State how many lines of the data below contain the string "rhythm". Give only the number.

[Saved data entries]
————————

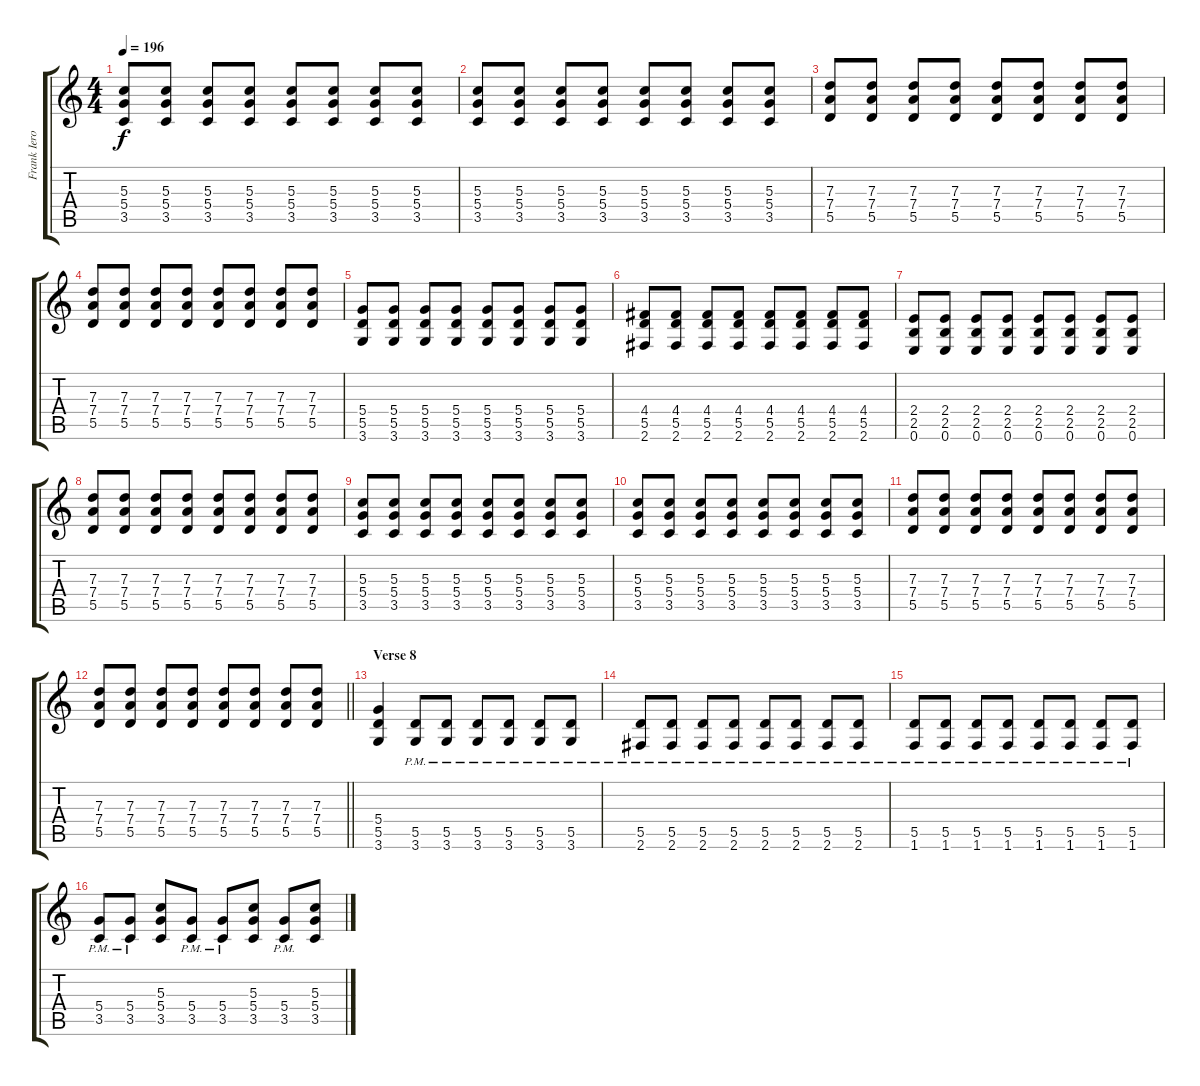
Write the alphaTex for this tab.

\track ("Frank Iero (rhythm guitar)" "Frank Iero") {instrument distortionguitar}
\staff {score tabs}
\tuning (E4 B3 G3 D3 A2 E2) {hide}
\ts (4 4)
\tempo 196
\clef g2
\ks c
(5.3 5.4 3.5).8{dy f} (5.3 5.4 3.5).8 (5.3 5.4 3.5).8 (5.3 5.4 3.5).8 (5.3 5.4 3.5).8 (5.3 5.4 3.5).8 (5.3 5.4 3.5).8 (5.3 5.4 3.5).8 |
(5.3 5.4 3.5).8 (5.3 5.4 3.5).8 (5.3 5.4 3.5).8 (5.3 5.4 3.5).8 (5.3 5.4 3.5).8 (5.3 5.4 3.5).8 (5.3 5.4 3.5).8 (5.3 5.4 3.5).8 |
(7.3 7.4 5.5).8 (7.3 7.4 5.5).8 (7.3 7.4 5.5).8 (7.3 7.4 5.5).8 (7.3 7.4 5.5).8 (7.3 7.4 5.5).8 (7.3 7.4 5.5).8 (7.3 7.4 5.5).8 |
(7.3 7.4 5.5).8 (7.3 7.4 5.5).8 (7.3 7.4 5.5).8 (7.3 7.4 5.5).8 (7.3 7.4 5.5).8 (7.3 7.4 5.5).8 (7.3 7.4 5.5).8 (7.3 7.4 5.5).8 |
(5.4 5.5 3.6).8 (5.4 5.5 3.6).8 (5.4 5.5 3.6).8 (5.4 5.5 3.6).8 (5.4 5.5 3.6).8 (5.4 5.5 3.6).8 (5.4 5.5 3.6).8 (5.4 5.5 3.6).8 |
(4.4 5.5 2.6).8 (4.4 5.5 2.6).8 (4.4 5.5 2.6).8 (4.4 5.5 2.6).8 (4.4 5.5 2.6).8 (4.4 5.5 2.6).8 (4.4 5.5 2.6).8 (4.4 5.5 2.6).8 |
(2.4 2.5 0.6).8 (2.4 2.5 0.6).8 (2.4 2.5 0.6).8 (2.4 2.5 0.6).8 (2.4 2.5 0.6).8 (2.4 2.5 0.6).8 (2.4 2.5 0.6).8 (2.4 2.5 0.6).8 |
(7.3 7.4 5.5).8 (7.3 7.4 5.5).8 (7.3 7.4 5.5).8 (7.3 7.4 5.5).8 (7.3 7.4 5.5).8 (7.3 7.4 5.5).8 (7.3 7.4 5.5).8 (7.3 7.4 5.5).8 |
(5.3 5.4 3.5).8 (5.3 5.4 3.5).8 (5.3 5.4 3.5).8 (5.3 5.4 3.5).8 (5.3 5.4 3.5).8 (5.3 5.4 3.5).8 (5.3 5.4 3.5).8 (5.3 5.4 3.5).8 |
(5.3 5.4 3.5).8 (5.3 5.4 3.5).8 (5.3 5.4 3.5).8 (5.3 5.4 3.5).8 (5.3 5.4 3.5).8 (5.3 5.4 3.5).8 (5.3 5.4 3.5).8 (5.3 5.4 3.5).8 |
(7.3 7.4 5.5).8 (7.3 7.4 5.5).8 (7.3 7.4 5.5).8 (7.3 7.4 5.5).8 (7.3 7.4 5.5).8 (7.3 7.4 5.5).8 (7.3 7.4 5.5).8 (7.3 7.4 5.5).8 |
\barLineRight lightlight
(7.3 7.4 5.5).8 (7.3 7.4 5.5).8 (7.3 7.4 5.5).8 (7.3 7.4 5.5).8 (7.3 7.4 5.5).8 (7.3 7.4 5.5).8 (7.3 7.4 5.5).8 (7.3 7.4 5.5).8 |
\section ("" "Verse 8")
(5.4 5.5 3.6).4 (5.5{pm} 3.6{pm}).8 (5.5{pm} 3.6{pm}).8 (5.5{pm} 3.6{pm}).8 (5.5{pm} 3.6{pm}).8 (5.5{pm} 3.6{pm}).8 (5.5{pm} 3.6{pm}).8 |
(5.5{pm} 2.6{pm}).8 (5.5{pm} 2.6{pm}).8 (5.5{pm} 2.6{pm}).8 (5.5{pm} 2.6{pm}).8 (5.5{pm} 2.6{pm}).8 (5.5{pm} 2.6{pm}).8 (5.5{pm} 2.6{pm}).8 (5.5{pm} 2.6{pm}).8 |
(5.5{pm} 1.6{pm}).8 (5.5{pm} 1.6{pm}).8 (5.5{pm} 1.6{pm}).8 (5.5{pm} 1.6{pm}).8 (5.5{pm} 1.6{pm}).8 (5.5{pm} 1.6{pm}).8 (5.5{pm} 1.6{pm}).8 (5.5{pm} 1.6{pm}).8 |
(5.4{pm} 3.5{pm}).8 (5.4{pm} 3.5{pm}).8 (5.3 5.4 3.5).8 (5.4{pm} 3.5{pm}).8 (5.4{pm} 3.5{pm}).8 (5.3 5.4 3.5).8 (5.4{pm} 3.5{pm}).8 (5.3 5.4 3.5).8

————————

_Output_
1